::: Изучаемый текст :::

Воспоминания и впечатления - Страница 106


К оглавлению

106

Мы очень быстро сговорились, и со дня этого первого свидания я всегда поддерживал все просьбы, с которыми Бехтерев ко мне обращался. Они очень редко носили сколько-нибудь личный характер и относились главным образом либо к его учебному заведению, либо к возникшему позднее на той же почве Институту мозга.

К Советской власти Бехтерев сразу отнесся с той же степенностью и спокойствием. Кое-кто побаивался сразу вступить обеими ногами на еще колеблющуюся почву новой государственности. Бехтерев был прозорливым и, приехавши ко мне, с первых же слов сказал: «Считая, что Россия надолго, а может быть, и навсегда получает новый облик, хочу в этой новой России обеспечить продолжение развития той области, которой я отдал свою жизнь». Область, которой Бехтерев отдал свою жизнь, — это как раз работа над мозгом. Бехтерев всегда ставил вопросы сознания и поведения человека под углом зрения психо-физиологическим, т. е. рассматривал их как результаты функционирования материального мозга.

Как общественный деятель, Бехтерев проявил огромную инициативу. Он ни на одну минуту не казался стариком и, понимая, какую практическую роль может сыграть знание головного мозга и нервной системы со всеми их рефлексами, относился чрезвычайно сочувственно к работам профессора Павлова. Он старался их развернуть, применить их как можно скорее к человеку и как можно скорее проложить пути к практике, прежде всего в смысле обследования природных наклонностей данной личности и ее способностей. Практическая психофизиология, как метод, дающий возможность точно установить тип данного лица и помочь ему занять соответственное место в обществе, казалась Бехтереву необычайно важной в нашем строительстве отраслью.

Буквально не проходило недели, чтобы в плодовитом мозгу Владимира Михайловича не зародилась та или другая новая мысль теоретического или практического характера.

Бехтерев был очень стар — ему было за 70 лет, но этого совершенно нельзя было заметить. Юбилей свой он встретил бодрым и в психическом отношении юношески свежим человеком.

Мы глубоко сожалеем о потере такого сотрудника в деле социалистического строительства.

<1927>.

Анри Барбюс

Из личных воспоминаний
I

Это было в Москве. После нашей победы. Ленин был уже председателем Совнаркома. Я был у него по какому-то делу. Покончив с делом, Ленин сказал мне: «Анатолий Васильевич, я еще раз перечитал «Огонь» Барбюса. Говорят, он написал новый роман «Свет». Я просил достать его мне. Как вы думаете, очень много потеряет «Огонь» в русском переводе?».

:::

**Что требуется**:
1) Изложите изучаемый текст в трех предложениях.
2) Верните из изучаемого текста без изменений весь фрагмент от слов «К оглавлению» вплоть до слов «почве Институту мозга.».

::: Данные :::

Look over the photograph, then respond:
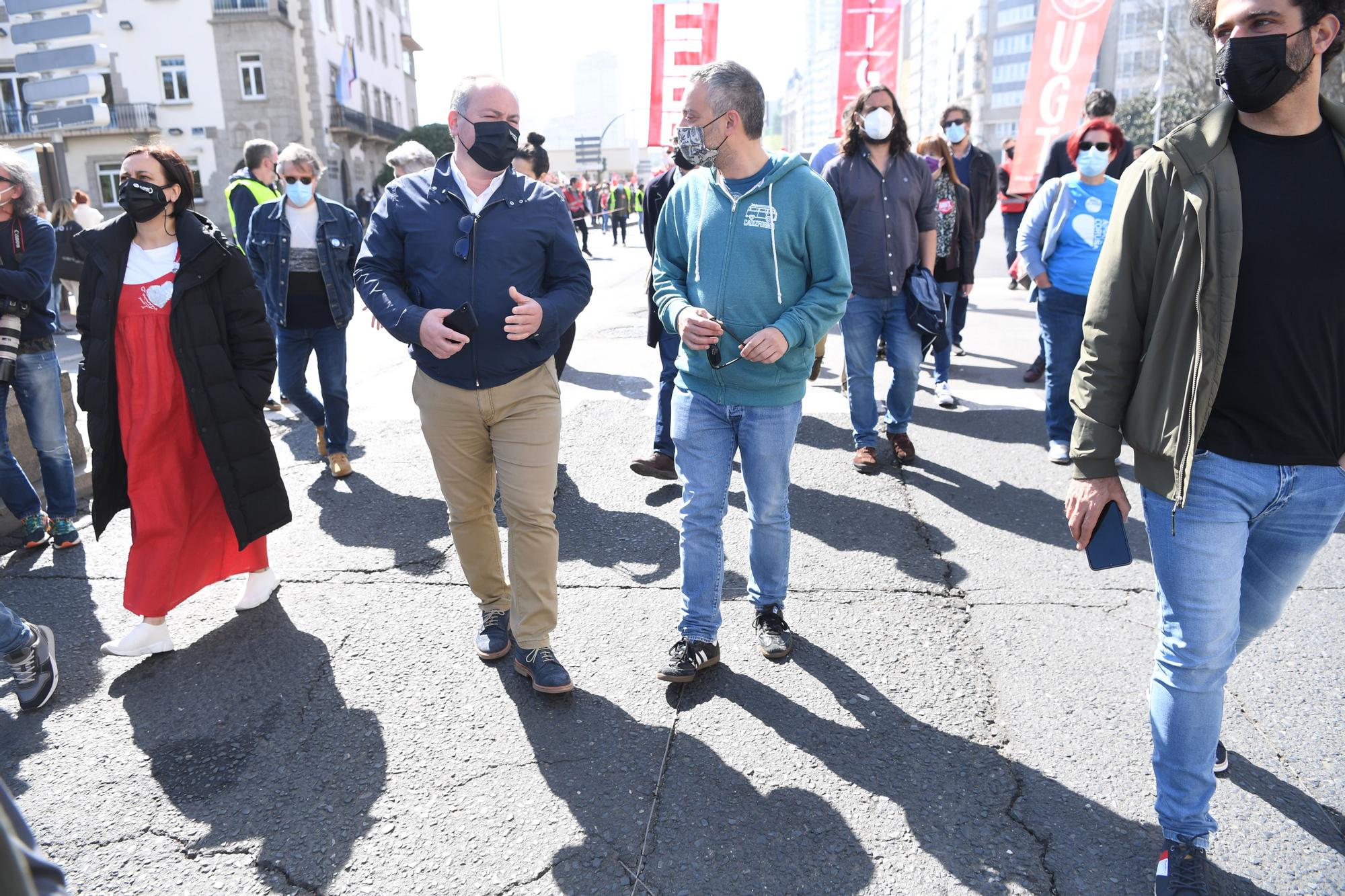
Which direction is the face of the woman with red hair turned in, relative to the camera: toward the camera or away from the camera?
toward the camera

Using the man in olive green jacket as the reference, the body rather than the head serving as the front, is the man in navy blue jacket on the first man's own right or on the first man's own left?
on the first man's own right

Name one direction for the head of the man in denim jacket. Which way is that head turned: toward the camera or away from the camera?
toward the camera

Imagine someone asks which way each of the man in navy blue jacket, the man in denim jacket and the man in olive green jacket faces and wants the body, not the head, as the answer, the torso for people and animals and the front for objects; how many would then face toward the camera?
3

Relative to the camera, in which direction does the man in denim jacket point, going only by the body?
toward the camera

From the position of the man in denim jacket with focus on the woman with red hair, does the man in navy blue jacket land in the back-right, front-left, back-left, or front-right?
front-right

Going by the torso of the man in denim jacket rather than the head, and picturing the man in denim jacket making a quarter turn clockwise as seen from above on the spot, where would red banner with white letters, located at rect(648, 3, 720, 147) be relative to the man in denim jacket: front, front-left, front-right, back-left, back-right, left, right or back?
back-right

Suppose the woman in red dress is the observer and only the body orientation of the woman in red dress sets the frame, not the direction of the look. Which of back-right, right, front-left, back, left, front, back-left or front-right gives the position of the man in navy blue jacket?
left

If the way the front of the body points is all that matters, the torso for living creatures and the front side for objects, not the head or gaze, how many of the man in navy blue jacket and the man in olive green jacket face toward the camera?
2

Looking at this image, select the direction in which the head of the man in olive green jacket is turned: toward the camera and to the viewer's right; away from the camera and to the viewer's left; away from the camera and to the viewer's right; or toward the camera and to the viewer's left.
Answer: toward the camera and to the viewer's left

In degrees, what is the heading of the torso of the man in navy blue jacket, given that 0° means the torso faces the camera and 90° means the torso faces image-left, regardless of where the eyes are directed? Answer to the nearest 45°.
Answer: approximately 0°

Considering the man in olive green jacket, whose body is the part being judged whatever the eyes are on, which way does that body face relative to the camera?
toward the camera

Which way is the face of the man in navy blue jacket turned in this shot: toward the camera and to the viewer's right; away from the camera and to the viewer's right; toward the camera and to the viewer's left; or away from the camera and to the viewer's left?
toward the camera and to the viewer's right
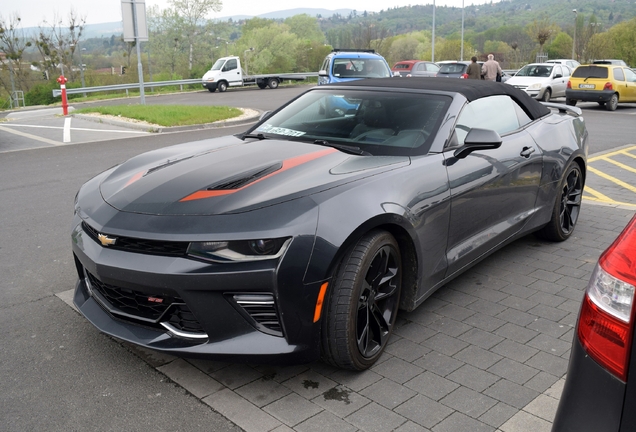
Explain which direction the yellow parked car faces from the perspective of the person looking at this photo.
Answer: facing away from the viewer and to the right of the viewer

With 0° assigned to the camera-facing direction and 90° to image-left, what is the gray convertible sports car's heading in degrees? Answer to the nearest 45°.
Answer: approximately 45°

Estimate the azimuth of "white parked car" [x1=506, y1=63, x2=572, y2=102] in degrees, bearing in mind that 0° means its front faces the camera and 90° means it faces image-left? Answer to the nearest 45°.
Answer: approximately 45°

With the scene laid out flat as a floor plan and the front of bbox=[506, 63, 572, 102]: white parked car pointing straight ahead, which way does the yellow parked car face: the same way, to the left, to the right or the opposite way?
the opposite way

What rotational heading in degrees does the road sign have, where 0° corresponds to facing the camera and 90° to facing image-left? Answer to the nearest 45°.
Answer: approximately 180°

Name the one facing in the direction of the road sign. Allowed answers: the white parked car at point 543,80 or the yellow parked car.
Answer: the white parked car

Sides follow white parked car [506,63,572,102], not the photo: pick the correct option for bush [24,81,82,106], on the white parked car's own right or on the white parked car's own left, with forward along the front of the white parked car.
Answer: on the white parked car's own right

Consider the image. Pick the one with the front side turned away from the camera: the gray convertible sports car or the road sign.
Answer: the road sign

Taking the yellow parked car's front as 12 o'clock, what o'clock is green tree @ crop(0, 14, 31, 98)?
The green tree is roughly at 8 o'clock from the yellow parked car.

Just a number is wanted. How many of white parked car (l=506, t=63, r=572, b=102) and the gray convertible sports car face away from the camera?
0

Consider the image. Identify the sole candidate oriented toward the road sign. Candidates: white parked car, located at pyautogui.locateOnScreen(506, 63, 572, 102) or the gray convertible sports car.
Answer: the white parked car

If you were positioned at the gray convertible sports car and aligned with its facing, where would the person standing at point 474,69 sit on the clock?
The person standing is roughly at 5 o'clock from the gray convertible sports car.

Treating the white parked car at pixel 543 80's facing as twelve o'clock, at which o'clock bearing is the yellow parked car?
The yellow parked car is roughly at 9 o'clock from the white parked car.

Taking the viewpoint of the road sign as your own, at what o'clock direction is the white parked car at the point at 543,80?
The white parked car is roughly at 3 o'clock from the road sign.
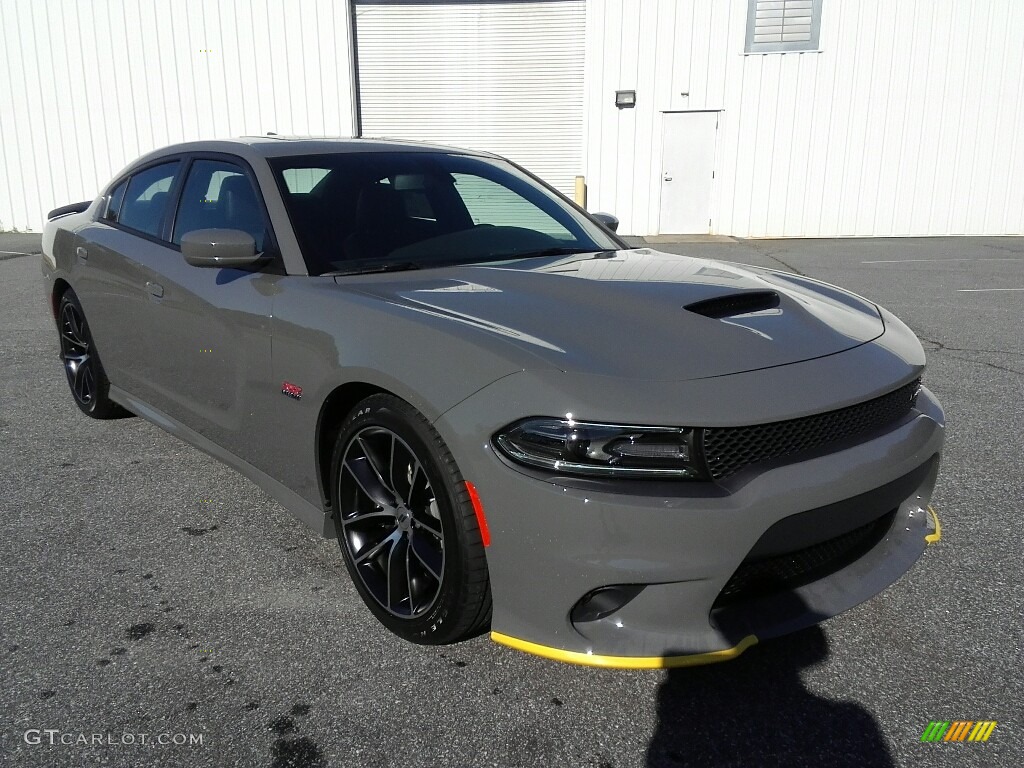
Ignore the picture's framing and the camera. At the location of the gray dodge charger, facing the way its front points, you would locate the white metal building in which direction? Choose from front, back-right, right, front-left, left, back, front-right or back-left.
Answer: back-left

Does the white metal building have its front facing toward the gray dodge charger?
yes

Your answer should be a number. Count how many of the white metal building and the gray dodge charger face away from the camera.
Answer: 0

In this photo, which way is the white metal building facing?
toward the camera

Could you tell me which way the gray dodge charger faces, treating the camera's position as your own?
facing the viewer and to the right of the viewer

:::

**Ответы к заданию**:
1) Автор поддерживал просьбы Бехтерева, которые касались главным образом его учебного заведения и Института мозга. Сам Бехтерев спокойно принял Советскую власть, желая обеспечить в новой России развитие работы над мозгом: он проявил огромную инициативу как общественный деятель, сочувственно относился к работам Павлова и считал практическую психофизиологию важной отраслью, а в свои за 70 лет оставался бодрым и юношески свежим. В начале следующего раздела, о Барбюсе, автор вспоминает, как Ленин спросил его, много ли потеряет роман «Огонь» в русском переводе.

2)
К оглавлению

106

Мы очень быстро сговорились, и со дня этого первого свидания я всегда поддерживал все просьбы, с которыми Бехтерев ко мне обращался. Они очень редко носили сколько-нибудь личный характер и относились главным образом либо к его учебному заведению, либо к возникшему позднее на той же почве Институту мозга.